◆ Written task
From the material below, extract every line that contains the string "isStart", matching case exactly.

◆ The input
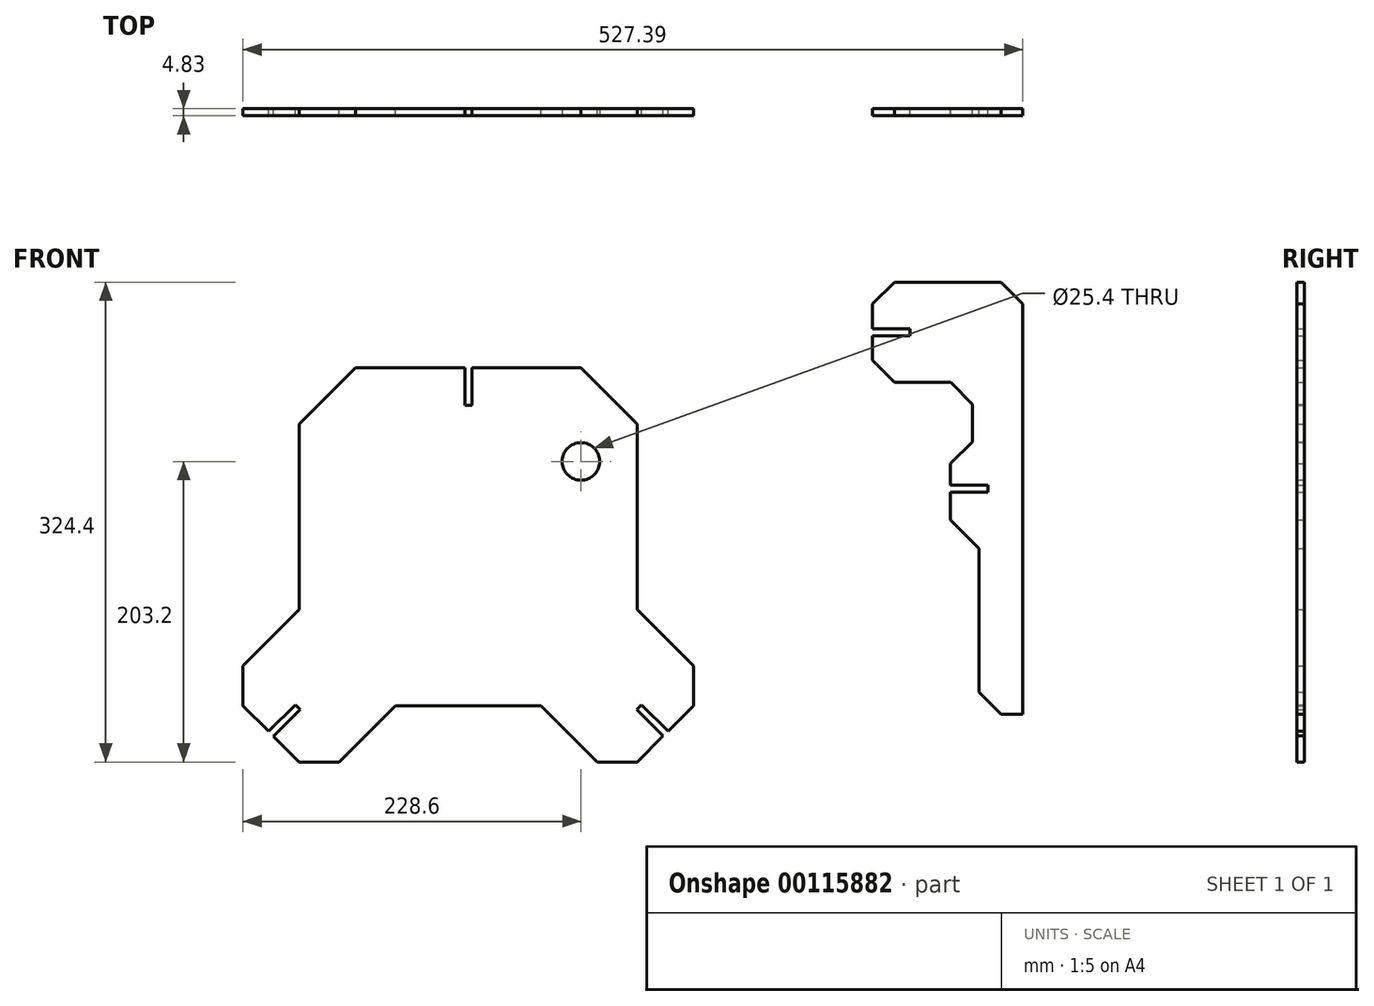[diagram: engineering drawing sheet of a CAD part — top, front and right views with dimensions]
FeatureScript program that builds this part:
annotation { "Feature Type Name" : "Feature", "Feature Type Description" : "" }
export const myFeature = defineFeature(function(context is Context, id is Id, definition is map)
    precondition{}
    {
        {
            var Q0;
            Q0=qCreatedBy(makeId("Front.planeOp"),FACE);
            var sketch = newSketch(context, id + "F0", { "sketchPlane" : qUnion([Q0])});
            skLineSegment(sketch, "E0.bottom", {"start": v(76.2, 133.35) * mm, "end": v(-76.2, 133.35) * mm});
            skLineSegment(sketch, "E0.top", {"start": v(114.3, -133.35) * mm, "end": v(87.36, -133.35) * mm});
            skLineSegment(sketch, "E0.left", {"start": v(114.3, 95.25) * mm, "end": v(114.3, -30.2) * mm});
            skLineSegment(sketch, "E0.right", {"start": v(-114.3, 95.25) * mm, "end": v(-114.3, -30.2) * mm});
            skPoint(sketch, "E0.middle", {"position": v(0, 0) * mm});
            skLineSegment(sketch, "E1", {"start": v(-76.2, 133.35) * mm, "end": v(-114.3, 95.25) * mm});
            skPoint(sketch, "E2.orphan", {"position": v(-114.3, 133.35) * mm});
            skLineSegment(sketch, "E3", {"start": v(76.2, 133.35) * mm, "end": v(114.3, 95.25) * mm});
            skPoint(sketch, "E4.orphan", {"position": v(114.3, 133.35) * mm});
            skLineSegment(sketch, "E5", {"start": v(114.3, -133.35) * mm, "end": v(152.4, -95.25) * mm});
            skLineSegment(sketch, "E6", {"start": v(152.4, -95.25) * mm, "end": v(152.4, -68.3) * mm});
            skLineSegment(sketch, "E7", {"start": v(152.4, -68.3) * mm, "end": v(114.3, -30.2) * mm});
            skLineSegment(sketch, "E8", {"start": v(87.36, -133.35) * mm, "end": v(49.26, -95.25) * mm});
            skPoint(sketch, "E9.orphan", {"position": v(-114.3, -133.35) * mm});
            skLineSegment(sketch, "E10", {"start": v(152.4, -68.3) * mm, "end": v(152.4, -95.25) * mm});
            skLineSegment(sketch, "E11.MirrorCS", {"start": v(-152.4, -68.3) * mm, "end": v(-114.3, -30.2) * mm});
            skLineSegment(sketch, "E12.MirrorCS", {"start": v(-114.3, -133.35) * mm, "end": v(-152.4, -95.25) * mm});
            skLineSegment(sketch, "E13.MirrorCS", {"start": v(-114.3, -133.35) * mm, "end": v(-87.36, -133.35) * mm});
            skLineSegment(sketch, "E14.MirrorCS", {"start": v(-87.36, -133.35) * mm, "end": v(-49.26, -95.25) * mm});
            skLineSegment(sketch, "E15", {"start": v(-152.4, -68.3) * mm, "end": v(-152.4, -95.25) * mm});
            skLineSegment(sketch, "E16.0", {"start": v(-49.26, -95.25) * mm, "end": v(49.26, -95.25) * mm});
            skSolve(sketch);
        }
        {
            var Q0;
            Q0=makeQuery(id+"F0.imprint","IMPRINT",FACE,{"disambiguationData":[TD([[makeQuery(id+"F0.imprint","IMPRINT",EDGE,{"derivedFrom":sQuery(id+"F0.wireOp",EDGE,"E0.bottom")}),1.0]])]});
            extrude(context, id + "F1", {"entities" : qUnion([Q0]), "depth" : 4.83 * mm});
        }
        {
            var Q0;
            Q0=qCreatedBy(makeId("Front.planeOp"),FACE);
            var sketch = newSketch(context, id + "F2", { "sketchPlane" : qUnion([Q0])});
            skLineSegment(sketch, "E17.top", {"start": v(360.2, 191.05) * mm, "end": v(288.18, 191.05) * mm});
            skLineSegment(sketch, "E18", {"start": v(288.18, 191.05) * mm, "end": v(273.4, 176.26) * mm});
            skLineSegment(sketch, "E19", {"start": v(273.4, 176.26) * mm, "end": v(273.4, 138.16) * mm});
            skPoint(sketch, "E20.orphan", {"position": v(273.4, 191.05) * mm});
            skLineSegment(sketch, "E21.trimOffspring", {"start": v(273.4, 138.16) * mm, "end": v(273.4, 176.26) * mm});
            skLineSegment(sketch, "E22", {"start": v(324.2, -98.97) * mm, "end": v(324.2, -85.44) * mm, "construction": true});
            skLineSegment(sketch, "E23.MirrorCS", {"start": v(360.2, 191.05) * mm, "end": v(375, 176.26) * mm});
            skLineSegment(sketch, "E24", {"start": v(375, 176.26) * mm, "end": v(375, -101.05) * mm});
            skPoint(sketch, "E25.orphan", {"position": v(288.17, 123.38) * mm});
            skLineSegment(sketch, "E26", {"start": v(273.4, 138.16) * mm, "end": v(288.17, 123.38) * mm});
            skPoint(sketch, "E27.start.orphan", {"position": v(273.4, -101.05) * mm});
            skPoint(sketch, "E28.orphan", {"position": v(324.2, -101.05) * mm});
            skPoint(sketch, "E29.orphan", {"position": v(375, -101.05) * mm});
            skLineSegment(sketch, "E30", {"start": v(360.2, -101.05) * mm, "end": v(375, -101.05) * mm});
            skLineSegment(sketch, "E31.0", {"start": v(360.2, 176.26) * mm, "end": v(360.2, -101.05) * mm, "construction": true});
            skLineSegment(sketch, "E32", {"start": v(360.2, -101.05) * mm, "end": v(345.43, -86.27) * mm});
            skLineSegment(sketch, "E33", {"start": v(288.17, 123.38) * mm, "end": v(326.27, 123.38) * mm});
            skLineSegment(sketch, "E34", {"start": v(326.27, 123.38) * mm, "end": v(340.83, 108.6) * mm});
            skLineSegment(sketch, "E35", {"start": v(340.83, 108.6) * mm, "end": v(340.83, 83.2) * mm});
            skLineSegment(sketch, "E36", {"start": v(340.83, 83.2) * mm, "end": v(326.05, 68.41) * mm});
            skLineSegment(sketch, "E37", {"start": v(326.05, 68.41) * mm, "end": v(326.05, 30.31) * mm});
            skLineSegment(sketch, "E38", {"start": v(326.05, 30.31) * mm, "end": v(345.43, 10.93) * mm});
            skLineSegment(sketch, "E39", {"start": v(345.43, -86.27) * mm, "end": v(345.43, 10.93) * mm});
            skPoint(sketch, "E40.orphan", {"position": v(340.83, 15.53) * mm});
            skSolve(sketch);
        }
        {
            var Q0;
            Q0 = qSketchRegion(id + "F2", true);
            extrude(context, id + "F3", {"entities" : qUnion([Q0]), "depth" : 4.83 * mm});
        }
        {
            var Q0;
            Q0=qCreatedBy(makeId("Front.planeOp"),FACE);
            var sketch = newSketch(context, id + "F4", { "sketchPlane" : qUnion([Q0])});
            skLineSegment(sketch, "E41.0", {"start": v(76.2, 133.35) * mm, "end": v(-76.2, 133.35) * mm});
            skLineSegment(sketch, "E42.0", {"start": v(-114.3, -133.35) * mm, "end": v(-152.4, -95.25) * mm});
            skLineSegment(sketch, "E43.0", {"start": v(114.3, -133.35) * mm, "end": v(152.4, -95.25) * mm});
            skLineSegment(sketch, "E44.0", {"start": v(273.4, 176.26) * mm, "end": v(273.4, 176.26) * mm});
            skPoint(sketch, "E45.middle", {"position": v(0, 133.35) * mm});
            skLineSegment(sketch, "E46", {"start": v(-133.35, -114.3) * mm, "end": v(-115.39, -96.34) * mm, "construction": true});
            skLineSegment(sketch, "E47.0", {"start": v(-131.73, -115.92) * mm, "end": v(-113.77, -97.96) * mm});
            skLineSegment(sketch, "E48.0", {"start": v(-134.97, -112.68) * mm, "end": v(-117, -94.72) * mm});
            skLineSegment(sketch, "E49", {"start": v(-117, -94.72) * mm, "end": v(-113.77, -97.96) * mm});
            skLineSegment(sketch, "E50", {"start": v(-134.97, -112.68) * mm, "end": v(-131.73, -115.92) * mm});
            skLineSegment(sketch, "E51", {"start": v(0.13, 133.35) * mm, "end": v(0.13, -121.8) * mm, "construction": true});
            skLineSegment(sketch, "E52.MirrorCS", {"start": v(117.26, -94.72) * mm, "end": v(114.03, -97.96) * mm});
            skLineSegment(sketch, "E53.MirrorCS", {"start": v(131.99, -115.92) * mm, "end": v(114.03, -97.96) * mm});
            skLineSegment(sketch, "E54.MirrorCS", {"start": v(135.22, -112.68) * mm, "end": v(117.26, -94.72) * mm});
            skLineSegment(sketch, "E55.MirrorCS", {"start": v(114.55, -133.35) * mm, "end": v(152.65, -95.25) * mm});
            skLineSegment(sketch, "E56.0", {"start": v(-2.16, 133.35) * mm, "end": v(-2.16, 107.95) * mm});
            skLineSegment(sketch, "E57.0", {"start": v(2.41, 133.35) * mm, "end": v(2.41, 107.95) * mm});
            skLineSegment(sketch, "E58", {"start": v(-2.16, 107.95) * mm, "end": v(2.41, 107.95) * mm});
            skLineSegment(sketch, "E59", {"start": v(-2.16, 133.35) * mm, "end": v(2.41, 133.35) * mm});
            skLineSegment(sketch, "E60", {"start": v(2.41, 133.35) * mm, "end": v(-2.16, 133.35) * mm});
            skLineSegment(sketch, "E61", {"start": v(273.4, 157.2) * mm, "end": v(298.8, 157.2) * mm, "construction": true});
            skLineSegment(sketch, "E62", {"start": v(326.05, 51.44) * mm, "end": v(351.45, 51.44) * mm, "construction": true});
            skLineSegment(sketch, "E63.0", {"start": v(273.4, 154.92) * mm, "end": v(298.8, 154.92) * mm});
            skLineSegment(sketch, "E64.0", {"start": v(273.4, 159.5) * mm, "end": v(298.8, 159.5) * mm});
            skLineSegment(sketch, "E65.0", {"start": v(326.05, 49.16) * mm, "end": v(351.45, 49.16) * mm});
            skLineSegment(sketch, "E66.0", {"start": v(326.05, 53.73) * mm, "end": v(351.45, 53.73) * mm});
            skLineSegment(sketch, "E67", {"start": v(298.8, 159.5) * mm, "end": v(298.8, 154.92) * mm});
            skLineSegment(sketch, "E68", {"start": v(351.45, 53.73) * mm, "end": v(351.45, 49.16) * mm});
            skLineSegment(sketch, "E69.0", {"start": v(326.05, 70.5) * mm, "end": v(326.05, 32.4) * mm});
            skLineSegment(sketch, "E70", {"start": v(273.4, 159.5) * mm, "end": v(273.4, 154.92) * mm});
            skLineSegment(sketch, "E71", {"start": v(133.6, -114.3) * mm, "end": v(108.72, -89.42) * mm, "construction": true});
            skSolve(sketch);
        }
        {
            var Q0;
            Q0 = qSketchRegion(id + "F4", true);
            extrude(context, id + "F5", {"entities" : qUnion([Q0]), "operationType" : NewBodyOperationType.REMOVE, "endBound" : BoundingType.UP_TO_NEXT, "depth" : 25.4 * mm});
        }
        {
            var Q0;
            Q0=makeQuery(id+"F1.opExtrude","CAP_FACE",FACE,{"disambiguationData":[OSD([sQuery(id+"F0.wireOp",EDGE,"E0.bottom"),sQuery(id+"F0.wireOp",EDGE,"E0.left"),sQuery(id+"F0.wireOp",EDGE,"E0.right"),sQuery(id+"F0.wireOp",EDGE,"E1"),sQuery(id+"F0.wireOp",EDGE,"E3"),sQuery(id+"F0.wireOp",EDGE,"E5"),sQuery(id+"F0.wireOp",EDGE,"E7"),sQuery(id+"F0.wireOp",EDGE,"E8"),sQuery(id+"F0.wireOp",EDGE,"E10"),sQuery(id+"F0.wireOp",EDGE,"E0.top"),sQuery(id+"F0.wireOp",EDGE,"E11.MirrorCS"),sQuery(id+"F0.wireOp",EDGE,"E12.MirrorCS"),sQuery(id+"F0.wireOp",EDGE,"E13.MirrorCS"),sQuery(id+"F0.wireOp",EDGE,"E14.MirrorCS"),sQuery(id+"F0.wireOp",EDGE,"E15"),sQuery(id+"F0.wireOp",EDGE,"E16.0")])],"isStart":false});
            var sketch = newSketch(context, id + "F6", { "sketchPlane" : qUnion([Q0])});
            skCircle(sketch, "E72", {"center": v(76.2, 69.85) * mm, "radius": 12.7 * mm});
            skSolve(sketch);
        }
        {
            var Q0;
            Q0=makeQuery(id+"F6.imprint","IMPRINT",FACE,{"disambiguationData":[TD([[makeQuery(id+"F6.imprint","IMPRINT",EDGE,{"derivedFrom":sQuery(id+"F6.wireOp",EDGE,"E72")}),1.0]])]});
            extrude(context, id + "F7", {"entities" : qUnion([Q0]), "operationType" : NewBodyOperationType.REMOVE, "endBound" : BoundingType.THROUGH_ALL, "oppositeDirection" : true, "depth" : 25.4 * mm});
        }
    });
...
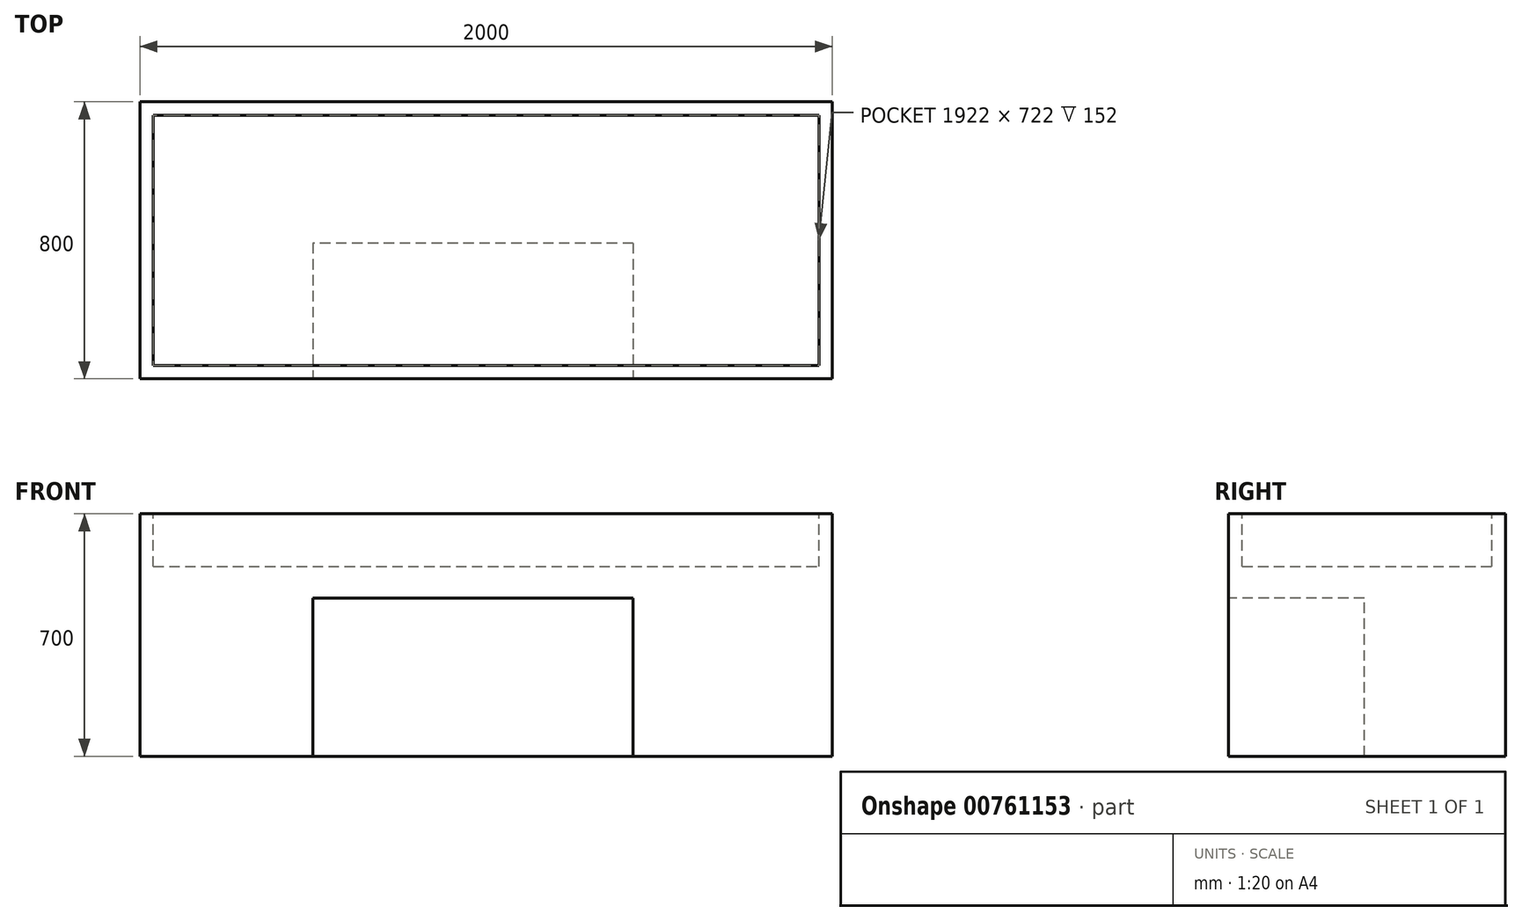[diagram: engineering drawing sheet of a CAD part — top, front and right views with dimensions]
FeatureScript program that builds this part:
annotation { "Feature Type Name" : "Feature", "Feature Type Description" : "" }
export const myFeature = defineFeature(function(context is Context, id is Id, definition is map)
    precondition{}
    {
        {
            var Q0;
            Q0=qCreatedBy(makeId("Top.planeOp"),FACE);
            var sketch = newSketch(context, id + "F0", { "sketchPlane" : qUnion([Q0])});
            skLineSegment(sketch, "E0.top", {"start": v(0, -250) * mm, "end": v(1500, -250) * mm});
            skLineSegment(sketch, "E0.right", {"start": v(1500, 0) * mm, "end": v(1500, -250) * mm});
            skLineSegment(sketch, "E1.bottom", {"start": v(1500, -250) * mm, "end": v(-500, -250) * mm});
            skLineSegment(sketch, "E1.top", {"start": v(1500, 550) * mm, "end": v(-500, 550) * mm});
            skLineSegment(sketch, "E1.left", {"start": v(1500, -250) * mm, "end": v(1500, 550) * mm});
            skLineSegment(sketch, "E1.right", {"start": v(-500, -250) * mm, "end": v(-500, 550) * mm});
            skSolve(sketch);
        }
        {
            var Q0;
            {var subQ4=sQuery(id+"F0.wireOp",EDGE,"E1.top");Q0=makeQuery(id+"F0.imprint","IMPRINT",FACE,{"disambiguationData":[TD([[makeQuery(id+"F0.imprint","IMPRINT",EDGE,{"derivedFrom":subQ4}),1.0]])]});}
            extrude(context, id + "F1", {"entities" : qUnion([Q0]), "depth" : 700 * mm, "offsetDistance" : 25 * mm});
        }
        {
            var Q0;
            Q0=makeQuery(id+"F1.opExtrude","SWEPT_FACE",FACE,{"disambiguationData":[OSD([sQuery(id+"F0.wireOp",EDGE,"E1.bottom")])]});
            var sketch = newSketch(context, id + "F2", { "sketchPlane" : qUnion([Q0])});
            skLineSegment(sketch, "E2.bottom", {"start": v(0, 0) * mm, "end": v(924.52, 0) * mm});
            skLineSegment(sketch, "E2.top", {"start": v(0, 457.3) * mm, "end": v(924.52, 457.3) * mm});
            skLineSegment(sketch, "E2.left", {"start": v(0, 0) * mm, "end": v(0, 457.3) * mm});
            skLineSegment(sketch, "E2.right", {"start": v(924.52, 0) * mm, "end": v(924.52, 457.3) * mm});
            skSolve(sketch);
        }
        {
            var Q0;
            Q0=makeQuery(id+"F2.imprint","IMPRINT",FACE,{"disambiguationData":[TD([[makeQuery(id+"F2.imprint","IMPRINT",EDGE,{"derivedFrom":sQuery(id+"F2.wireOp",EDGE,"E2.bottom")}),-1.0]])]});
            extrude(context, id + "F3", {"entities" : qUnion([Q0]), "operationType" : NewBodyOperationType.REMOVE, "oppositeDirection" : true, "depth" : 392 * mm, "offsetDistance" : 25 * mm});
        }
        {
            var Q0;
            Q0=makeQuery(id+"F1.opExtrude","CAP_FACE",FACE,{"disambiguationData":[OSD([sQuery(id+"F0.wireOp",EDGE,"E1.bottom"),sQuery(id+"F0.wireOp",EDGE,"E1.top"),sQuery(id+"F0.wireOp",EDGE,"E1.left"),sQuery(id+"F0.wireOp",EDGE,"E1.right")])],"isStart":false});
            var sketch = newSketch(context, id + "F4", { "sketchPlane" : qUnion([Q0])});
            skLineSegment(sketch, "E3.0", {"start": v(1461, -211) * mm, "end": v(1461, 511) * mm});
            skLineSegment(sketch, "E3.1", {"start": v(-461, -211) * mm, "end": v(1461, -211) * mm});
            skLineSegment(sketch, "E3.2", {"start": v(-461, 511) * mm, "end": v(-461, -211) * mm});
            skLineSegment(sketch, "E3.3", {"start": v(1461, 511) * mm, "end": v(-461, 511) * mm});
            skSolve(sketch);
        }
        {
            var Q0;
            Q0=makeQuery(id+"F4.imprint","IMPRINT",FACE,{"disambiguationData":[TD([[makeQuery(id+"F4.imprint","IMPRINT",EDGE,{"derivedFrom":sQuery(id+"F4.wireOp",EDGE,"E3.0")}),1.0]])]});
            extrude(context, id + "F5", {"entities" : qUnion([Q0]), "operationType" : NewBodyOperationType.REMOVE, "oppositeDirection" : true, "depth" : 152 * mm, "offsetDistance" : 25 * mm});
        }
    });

◆ Exercise solution
            Q0=makeQuery(id+"F1.opExtrude","CAP_FACE",FACE,{"disambiguationData":[OSD([sQuery(id+"F0.wireOp",EDGE,"E0.bottom"),sQuery(id+"F0.wireOp",EDGE,"E0.left"),sQuery(id+"F0.wireOp",EDGE,"E0.right"),sQuery(id+"F0.wireOp",EDGE,"E1"),sQuery(id+"F0.wireOp",EDGE,"E3"),sQuery(id+"F0.wireOp",EDGE,"E5"),sQuery(id+"F0.wireOp",EDGE,"E7"),sQuery(id+"F0.wireOp",EDGE,"E8"),sQuery(id+"F0.wireOp",EDGE,"E10"),sQuery(id+"F0.wireOp",EDGE,"E0.top"),sQuery(id+"F0.wireOp",EDGE,"E11.MirrorCS"),sQuery(id+"F0.wireOp",EDGE,"E12.MirrorCS"),sQuery(id+"F0.wireOp",EDGE,"E13.MirrorCS"),sQuery(id+"F0.wireOp",EDGE,"E14.MirrorCS"),sQuery(id+"F0.wireOp",EDGE,"E15"),sQuery(id+"F0.wireOp",EDGE,"E16.0")])],"isStart":false});
            Q0=makeQuery(id+"F1.opExtrude","CAP_FACE",FACE,{"disambiguationData":[OSD([sQuery(id+"F0.wireOp",EDGE,"E1.bottom"),sQuery(id+"F0.wireOp",EDGE,"E1.top"),sQuery(id+"F0.wireOp",EDGE,"E1.left"),sQuery(id+"F0.wireOp",EDGE,"E1.right")])],"isStart":false});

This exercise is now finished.